(Stored dataset items)
[Start of section]

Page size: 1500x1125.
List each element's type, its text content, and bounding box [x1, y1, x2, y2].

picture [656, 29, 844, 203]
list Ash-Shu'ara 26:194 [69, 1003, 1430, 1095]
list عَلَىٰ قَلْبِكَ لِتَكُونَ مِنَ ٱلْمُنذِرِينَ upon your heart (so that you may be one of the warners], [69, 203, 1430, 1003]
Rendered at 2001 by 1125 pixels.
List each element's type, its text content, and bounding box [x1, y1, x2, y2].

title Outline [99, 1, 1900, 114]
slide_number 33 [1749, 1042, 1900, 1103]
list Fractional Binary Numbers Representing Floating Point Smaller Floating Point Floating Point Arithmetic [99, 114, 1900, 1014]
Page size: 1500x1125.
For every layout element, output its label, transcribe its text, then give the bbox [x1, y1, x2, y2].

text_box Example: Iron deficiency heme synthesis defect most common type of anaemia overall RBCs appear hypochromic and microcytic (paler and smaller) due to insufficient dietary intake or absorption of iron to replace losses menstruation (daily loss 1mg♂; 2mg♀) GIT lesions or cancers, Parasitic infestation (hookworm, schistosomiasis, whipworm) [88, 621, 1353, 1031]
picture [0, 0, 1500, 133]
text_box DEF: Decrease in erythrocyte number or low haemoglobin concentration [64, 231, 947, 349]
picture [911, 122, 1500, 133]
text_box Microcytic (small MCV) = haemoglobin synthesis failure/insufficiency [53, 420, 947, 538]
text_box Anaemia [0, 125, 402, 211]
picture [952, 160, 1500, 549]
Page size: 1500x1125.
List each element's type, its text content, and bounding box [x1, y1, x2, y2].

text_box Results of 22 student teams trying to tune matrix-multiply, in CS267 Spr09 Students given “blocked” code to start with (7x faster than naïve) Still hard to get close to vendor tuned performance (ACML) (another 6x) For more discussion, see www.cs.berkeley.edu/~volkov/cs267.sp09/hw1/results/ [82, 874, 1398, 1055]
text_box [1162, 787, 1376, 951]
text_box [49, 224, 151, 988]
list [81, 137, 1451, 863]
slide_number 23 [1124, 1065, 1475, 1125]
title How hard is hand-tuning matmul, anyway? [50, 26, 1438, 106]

[End of section]

→ Activity: Your task is to repeat the entries exactly.

→ Expected answer:
Page size: 1500x1125.
List each element's type, its text content, and bounding box [x1, y1, x2, y2].

picture [656, 29, 844, 203]
list Ash-Shu'ara 26:194 [69, 1003, 1430, 1095]
list عَلَىٰ قَلْبِكَ لِتَكُونَ مِنَ ٱلْمُنذِرِينَ upon your heart (so that you may be one of the warners], [69, 203, 1430, 1003]
Rendered at 2001 by 1125 pixels.
List each element's type, its text content, and bounding box [x1, y1, x2, y2].

title Outline [99, 1, 1900, 114]
slide_number 33 [1749, 1042, 1900, 1103]
list Fractional Binary Numbers Representing Floating Point Smaller Floating Point Floating Point Arithmetic [99, 114, 1900, 1014]
Page size: 1500x1125.
For every layout element, output its label, transcribe its text, then give the bbox [x1, y1, x2, y2].

text_box Example: Iron deficiency heme synthesis defect most common type of anaemia overall RBCs appear hypochromic and microcytic (paler and smaller) due to insufficient dietary intake or absorption of iron to replace losses menstruation (daily loss 1mg♂; 2mg♀) GIT lesions or cancers, Parasitic infestation (hookworm, schistosomiasis, whipworm) [88, 621, 1353, 1031]
picture [0, 0, 1500, 133]
text_box DEF: Decrease in erythrocyte number or low haemoglobin concentration [64, 231, 947, 349]
picture [911, 122, 1500, 133]
text_box Microcytic (small MCV) = haemoglobin synthesis failure/insufficiency [53, 420, 947, 538]
text_box Anaemia [0, 125, 402, 211]
picture [952, 160, 1500, 549]
Page size: 1500x1125.
List each element's type, its text content, and bounding box [x1, y1, x2, y2].

text_box Results of 22 student teams trying to tune matrix-multiply, in CS267 Spr09 Students given “blocked” code to start with (7x faster than naïve) Still hard to get close to vendor tuned performance (ACML) (another 6x) For more discussion, see www.cs.berkeley.edu/~volkov/cs267.sp09/hw1/results/ [82, 874, 1398, 1055]
text_box [1162, 787, 1376, 951]
text_box [49, 224, 151, 988]
list [81, 137, 1451, 863]
slide_number 23 [1124, 1065, 1475, 1125]
title How hard is hand-tuning matmul, anyway? [50, 26, 1438, 106]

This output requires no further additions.